The Carmelite Review – Saint Simon Stock

Saint Simon StockThis great saint and favored son of Mary has been already made familiar to our readers, since he was the privileged one through whom our Blessed Mother bequeathed to us the holy Scapular, His early life was that of a hermit. His biographers tell us that he passed his youthful days in the trunk of an oak tree. In the natural order that giant of the forest gives us the diminutive acorn; in Saint Simon the order is reversed, and we behold a giant in holiness. The historic English oak in which was hidden the Magna charta, the famous document which gave temporal rights to a nation, bears somewhat of a similarity to this other venerable oak tree “rich in humility’s flower” which lodged the saintly Englishman who was to be the heavenly appointed means of giving to his Order and the universal Church the great privileges of the Brown Scapular.

The details of his life we shall leave for a more lengthy sketch in some future number of The Review, suffice it to say that he was appointed Superior-General of the Order of Carmel.

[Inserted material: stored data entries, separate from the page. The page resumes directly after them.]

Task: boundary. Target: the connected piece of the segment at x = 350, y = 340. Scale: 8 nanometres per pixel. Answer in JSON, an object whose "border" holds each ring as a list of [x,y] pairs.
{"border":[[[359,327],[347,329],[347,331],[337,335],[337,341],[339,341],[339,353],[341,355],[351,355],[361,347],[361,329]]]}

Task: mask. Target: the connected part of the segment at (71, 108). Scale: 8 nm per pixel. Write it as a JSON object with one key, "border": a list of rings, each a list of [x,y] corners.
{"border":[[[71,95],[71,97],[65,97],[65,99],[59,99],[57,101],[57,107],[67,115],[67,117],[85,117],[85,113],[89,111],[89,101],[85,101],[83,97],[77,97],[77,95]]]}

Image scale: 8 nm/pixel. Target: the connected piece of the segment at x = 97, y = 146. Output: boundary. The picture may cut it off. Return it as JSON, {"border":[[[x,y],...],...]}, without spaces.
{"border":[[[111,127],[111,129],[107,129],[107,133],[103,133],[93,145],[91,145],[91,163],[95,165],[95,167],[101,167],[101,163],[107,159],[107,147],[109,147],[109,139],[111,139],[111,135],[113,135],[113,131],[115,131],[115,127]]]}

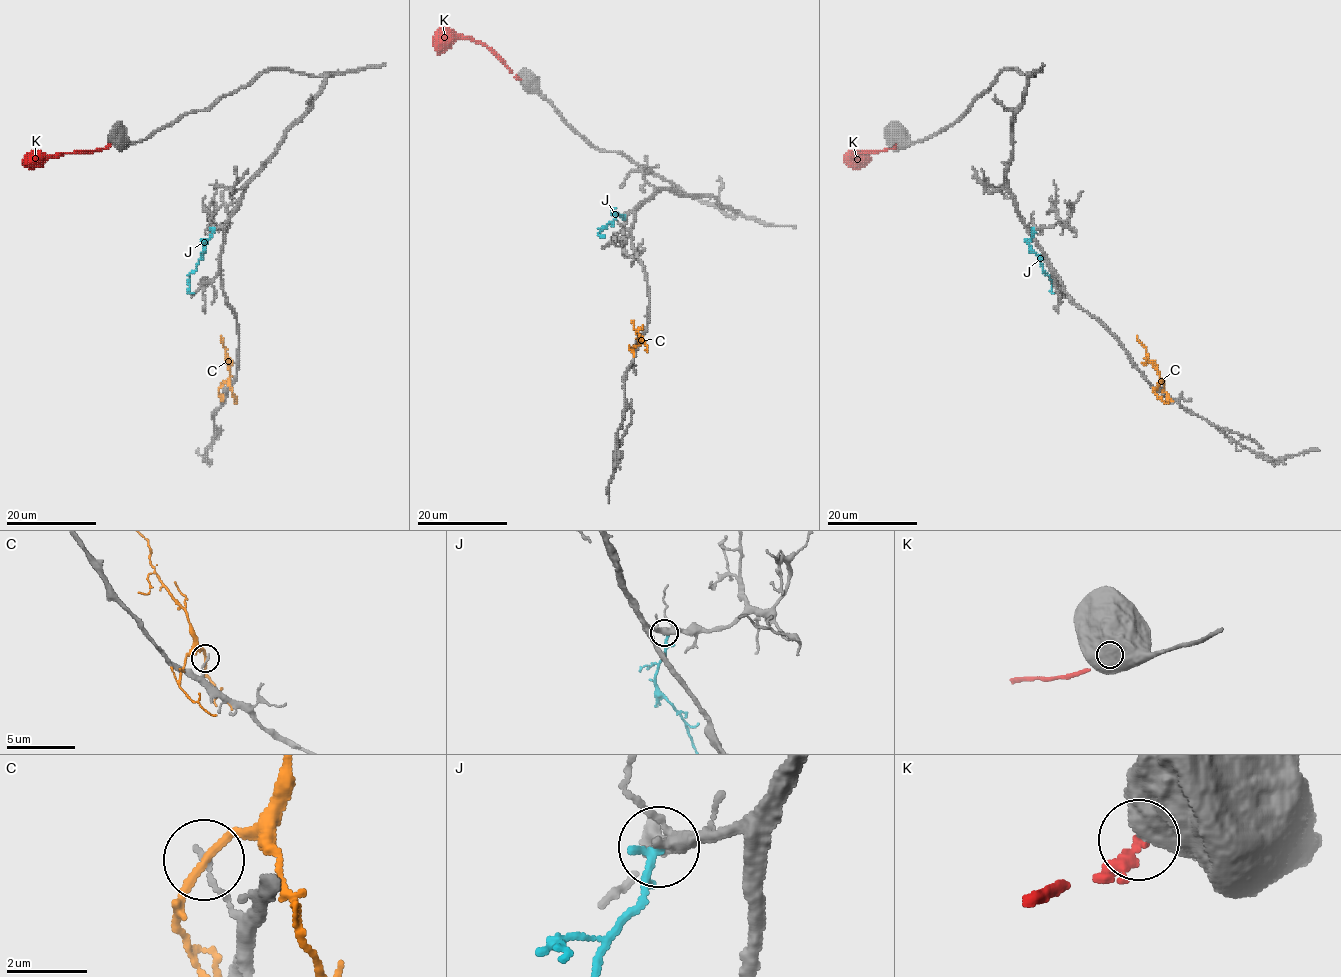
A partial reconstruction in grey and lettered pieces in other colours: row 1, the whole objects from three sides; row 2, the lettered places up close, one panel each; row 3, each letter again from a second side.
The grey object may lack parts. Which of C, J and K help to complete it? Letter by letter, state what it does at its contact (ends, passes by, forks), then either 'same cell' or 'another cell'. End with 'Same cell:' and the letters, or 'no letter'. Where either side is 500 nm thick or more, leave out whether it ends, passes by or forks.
C: it passes by; another cell
J: it passes by; another cell
K: another cell
Same cell: no letter

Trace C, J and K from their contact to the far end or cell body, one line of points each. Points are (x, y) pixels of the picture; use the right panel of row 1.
C: (1163, 384), (1136, 336)
J: (1031, 228), (1029, 247), (1048, 275), (1053, 293)
K: (896, 143), (890, 149), (858, 154), (855, 158), (859, 165)

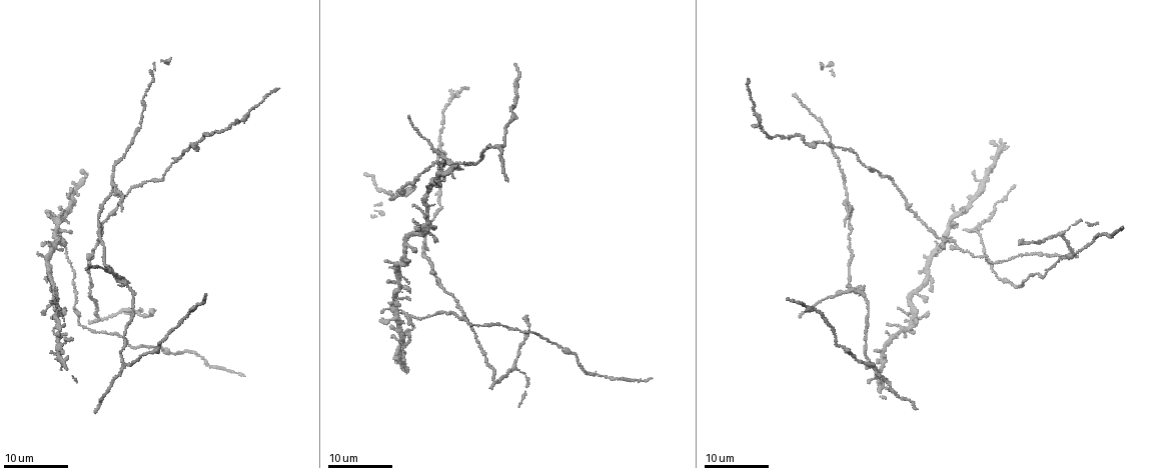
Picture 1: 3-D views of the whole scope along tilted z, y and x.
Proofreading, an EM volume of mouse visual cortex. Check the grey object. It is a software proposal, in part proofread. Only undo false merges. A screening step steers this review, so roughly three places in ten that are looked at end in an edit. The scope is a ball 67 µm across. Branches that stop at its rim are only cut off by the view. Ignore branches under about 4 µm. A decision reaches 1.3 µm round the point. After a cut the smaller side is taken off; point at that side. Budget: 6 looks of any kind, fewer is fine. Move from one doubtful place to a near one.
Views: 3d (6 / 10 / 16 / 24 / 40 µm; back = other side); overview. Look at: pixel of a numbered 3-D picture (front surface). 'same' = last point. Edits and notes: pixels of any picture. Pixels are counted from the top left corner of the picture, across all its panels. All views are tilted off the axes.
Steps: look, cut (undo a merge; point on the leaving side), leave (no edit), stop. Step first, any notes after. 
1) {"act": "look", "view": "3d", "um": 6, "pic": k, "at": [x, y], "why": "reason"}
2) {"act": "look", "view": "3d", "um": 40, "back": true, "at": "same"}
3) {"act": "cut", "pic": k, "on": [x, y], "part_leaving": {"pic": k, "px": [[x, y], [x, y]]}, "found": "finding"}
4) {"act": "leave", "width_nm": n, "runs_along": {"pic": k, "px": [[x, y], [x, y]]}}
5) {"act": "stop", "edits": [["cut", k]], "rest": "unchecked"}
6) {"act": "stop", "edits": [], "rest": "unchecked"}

{"act": "look", "view": "3d", "um": 16, "pic": 1, "at": [424, 233], "why": "four or more arms meet"}

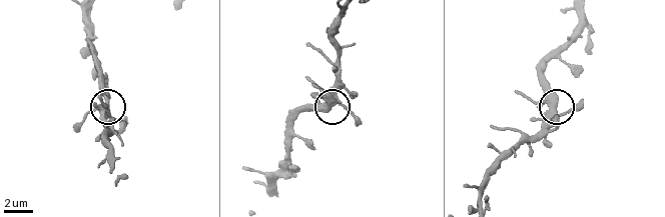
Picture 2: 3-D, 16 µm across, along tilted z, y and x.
{"act": "look", "view": "3d", "um": 10, "pic": 2, "at": [555, 113]}

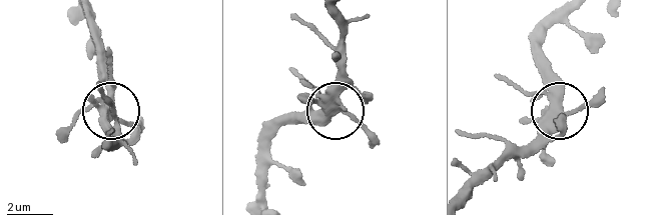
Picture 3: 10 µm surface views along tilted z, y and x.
{"act": "leave", "side_arm_um": 98, "runs_along": {"pic": 3, "px": [[547, 109], [558, 103], [558, 77], [549, 60]]}, "found": "all the same neuron"}

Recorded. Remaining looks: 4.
{"act": "look", "view": "3d", "um": 24, "pic": 1, "at": [126, 364], "why": "three-way junction"}

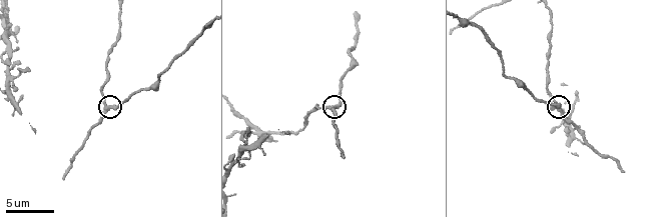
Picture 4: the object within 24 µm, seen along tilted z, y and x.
{"act": "look", "view": "3d", "um": 10, "pic": 4, "at": [109, 108]}

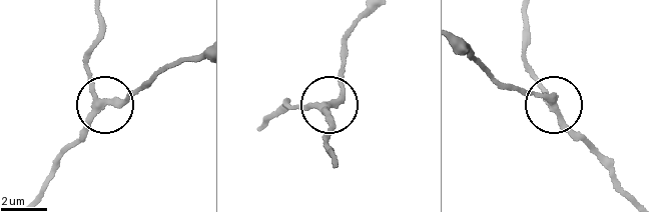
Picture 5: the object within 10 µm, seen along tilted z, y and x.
{"act": "leave", "found": "all the same neuron"}

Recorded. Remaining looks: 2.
{"act": "look", "view": "3d", "um": 24, "pic": 1, "at": [944, 239]}

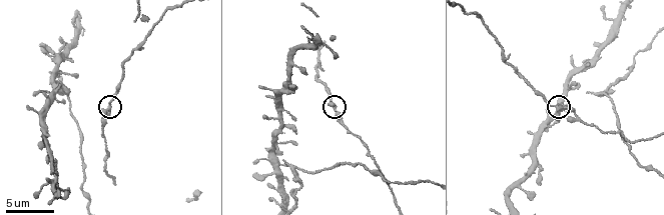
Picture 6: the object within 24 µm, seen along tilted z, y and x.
{"act": "look", "view": "3d", "um": 6, "pic": 6, "at": [559, 108]}

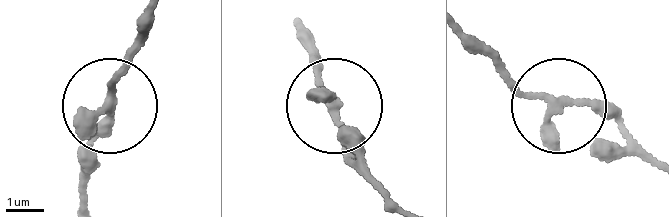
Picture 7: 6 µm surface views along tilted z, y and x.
{"act": "leave", "width_nm": 200, "found": "one neuron here"}

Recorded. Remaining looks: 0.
{"act": "stop", "edits": [], "rest": "unchecked"}

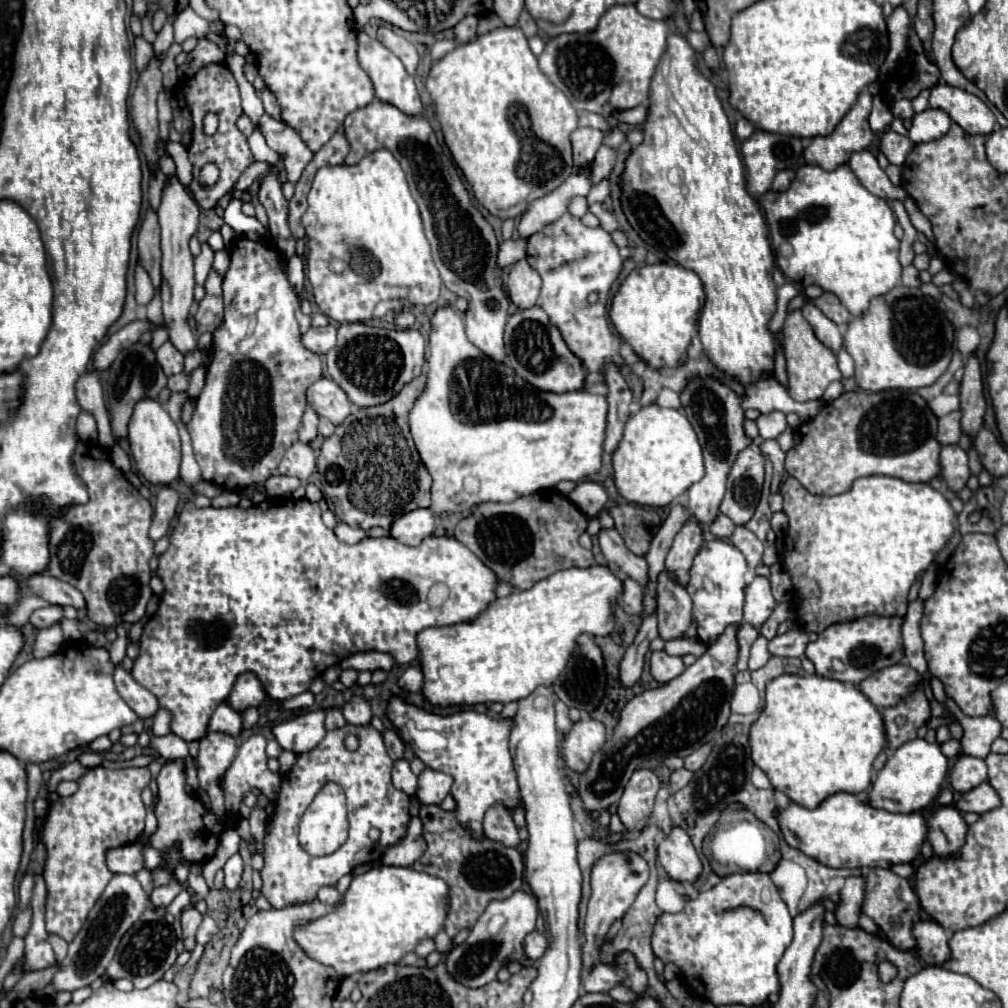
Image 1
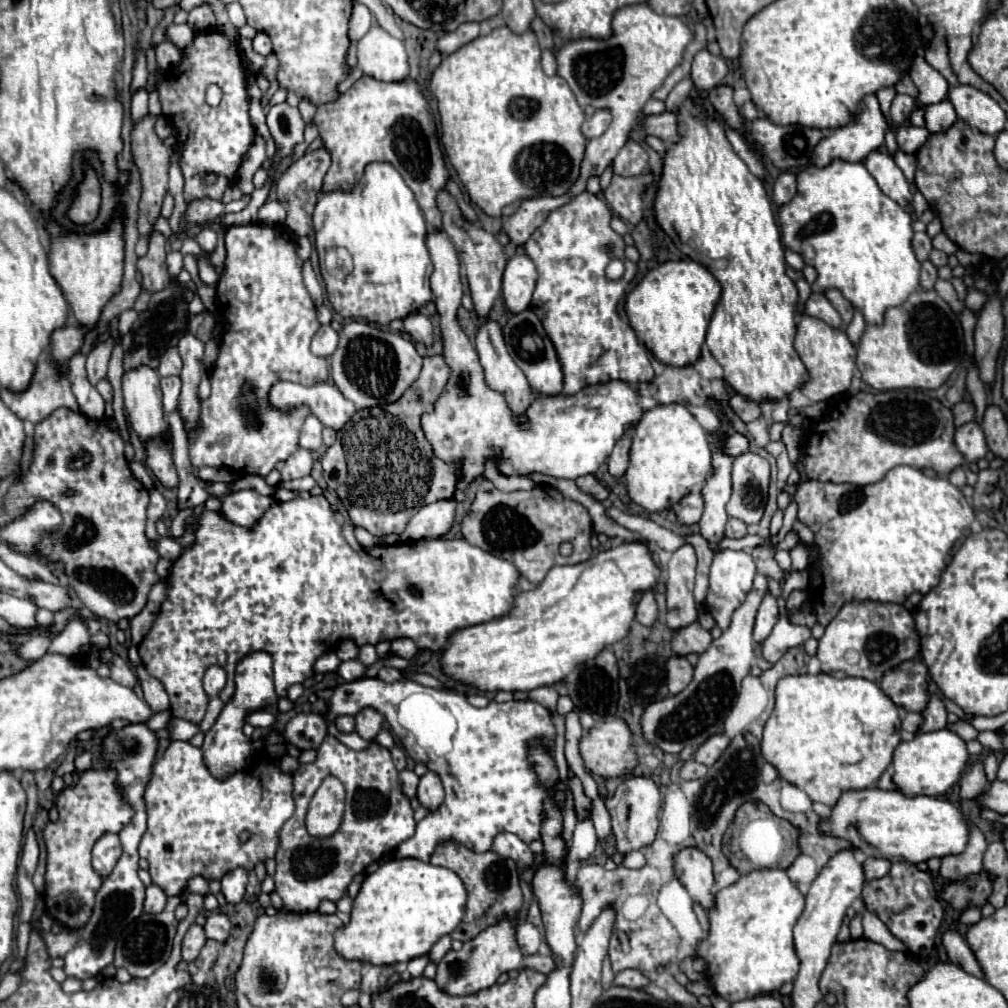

It was his lot to witness stormy days in his native land. He saw his Order threatened with destruction, but his courage failed not. He knew too well that his Blessed Mother would protect her brethren. Then it was that he composed, and often fervently repeated, that beautiful prayer Flos Carmeli, Flower of Carmel. On that memorable day, the 16th of July, 1251, the Queen of heaven came to him with the holy Scapular, and addressed him in those consoling words,

“Receive, most beloved son, the Scapular of thy Order, a sign of my confraternity, a privilege both to thee and to all Carmelites.” Saint Simon had seen the vine of Carmel transplanted from the hallowed soil of Palestine, and now saw it firmly rooted in the land which was “Mary’s Dowry.” Before his happy death the saint beheld the vine of his order spreading its branches throughout the European continent. At his death he left 7,000 flourishing monasteries with a total membership of 180,000. His spiritual children modeled their lives after that of their father. They were, so to speak, new blossoms on the old but fruitful tree on the mount. It rejoiced the heart of Saint Simon to behold his disciples like so many

“May flowers blooming around him
Fragrant, filling the air with a
Strange and wonderful sweetness.”

The saint died at Bordeaux and was buried there. His last words were “Ave Maria!” About twenty-two years ago a large portion of the relics of the saint were transferred to the Carmelite church in London. It was an occasion of great festivity. The ceremonies were presided over by the late Cardinal Manning.

The practical advice for the Feast of Saint Simon, which occurs on May 16th is designated on the calendar of the League of the Sacred Heart, viz: “Wear the Scapular.”

– text taken from the article “Flowers of Carmel” in the May 1893 edition of The Carmelite Review magazine, authored by P.A.B.